Los químicos hicieron algo que no habían hecho los físicos que los antecedieron: realizaron experimentos relativos a los átomos. Galileo, Newton et al., a pesar de sus considerables logros experimentales, trataron los átomos de una forma puramente teórica. No es que fueran vagos; carecían del equipo necesario. Tocó a los químicos efectuar los primeros experimentos que manifestaron la presencia de los átomos. En este capítulo le prestaremos atención a la abundancia de pruebas experimentales que apoyaron la existencia del
á-tomo
de Demócrito. Veremos muchos arranques en falso, algunos despistes y resultados mal interpretados, la cruz siempre del experimentador.

El hombre que descubrió veinticuatro centímetros de nada

Antes de que hablemos de los químicos propiamente dichos hemos de mencionar a un científico, Evangelista Torricelli (1608-1647), que tendió un puente entre la mecánica y los químicos en un intento por restaurar el atomismo como concepto científico válido.
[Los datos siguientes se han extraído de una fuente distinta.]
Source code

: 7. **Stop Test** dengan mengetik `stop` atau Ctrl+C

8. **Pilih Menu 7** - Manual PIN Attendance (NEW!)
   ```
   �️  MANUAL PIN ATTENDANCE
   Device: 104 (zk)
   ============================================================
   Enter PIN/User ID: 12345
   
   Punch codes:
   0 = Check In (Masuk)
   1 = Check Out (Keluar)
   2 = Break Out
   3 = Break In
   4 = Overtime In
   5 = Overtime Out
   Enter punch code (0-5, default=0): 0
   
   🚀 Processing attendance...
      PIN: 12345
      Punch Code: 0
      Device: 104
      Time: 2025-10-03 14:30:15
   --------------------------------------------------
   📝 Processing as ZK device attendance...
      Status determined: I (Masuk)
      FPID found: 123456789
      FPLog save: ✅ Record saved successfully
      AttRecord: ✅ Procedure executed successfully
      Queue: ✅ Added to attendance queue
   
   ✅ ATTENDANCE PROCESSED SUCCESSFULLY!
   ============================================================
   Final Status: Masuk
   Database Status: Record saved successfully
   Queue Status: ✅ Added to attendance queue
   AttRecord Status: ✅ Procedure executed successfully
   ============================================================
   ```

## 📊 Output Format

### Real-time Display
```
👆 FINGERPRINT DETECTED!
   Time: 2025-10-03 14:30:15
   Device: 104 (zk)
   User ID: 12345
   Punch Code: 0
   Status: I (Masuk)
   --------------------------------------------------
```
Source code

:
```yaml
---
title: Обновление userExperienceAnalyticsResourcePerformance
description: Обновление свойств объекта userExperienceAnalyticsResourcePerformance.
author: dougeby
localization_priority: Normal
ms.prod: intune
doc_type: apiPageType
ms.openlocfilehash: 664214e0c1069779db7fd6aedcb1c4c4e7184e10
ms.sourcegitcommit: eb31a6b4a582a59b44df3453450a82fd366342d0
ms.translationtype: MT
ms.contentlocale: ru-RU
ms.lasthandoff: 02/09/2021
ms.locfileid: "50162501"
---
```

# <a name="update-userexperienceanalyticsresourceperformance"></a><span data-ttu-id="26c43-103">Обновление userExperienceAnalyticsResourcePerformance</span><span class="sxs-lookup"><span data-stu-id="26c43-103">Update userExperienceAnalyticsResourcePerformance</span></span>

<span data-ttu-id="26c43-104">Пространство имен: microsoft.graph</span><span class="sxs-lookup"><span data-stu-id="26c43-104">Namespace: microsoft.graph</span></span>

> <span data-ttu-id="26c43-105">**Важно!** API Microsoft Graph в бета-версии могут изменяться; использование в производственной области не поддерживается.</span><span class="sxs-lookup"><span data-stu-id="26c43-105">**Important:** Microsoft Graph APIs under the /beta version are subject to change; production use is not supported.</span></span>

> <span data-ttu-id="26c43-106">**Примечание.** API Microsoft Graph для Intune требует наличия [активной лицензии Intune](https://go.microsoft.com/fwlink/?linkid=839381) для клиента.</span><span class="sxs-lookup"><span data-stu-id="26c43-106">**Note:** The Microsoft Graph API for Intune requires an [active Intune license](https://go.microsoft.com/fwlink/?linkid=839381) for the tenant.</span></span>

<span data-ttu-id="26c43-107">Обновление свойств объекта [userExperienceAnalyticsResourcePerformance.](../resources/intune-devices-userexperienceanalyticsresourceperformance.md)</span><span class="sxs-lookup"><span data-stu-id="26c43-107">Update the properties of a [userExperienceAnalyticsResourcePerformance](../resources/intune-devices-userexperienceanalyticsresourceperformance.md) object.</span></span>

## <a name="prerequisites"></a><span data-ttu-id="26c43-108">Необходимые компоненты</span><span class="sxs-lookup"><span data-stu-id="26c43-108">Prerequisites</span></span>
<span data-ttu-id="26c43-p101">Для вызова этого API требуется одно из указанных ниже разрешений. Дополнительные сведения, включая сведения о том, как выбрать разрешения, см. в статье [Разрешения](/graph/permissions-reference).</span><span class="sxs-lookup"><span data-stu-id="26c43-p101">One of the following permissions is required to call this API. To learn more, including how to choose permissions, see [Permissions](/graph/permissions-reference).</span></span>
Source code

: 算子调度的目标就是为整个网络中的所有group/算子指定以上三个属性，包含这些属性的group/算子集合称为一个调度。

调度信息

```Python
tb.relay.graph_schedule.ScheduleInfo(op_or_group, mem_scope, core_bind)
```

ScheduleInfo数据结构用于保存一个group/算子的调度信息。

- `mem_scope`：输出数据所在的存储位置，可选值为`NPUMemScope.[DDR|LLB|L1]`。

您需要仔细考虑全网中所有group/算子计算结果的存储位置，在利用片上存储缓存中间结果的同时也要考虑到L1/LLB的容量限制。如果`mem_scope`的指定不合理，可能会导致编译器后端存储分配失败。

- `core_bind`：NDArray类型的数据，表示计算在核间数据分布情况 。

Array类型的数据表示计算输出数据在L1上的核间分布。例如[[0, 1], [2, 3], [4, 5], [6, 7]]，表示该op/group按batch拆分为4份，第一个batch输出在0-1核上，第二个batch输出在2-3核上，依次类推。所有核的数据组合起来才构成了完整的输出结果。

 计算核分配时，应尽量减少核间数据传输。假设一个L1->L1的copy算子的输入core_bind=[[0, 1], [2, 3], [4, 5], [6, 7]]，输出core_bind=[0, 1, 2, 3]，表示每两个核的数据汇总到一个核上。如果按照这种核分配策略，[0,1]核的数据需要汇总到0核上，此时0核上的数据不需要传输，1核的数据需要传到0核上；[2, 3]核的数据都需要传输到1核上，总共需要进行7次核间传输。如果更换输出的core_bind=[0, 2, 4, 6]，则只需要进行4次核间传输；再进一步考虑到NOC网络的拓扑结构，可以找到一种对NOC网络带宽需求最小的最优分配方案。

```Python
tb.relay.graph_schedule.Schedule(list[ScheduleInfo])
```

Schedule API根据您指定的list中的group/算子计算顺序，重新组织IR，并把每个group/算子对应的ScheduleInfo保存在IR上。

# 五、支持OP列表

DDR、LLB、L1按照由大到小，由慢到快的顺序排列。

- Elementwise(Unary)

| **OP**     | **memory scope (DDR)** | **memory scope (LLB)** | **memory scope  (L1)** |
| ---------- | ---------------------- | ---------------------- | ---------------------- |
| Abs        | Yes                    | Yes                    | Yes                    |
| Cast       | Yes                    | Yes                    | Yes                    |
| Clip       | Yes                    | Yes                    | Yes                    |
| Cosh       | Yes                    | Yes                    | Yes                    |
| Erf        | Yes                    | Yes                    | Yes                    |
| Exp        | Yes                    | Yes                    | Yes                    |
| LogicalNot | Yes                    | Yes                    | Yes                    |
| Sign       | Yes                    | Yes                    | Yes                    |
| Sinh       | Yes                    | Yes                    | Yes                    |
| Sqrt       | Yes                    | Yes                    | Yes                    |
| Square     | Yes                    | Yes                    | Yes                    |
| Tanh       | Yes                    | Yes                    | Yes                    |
Por repetir, Demócrito dijo: «Aparte de átomos y espacio vacío, nada existe; lo demás es opinión». Por lo tanto, para probar la validez del atomismo, hacen falta los átomos, pero también el espacio vacío entre ellos. Aristóteles se opuso a la mera idea del vacío, e incluso durante el Renacimiento la Iglesia siguió insistiendo en que «la naturaleza aborrece el vacío».

Ahí es donde Torricelli hace acto de presencia. En los últimos tiempos de Galileo, fue uno de sus discípulos, y en 1642 el maestro le encomendó un problema. Los poceros florentinos habían observado que en las bombas de succión el agua no subía más de diez metros. ¿Por qué? La hipótesis inicial, avanzada por Galileo y otros, consistía en que el vacío era una «fuerza» y que el vacío parcial producido por las bombas impulsaba el agua hacia arriba. Estaba claro que Galileo no quería molestarse personalmente en investigar el problema de los poceros, así que delegó en Torricelli.

Torricelli se figuró que el vacío no tiraba del agua en absoluto, sino que era más bien empujada hacia arriba por la presión normal del aire. Cuando la bomba hace que la presión del aire sobre la columna de agua disminuya, el aire normal que está fuera de la bomba aprieta con más fuerza al agua del fondo, con lo que se obliga al agua de la cañería a subir. Torricelli puso a prueba está teoría el año después de que Galileo muriera. Razonó que, como el mercurio es 13,5 veces más denso que el agua, el aire sólo podría elevar el mercurio a 1/13,5 veces la altura a la que elevaba el agua —unos 760 milímetros—. Torricelli consiguió un tubo de cristal grueso de alrededor de un metro de largo cerrado por el fondo y abierto por arriba, e hizo un experimento sencillo. Rellenó el tubo de mercurio hasta el borde, cubrió la abertura superior con un tapón, puso el tubo cabeza abajo, lo colocó en un recipiente con mercurio y sacó el tapón. Un poco de mercurio salió del tubo y se derramó en la vasija. Pero, como Torricelli había predicho, quedaron 760 milímetros de mercurio en el tubo.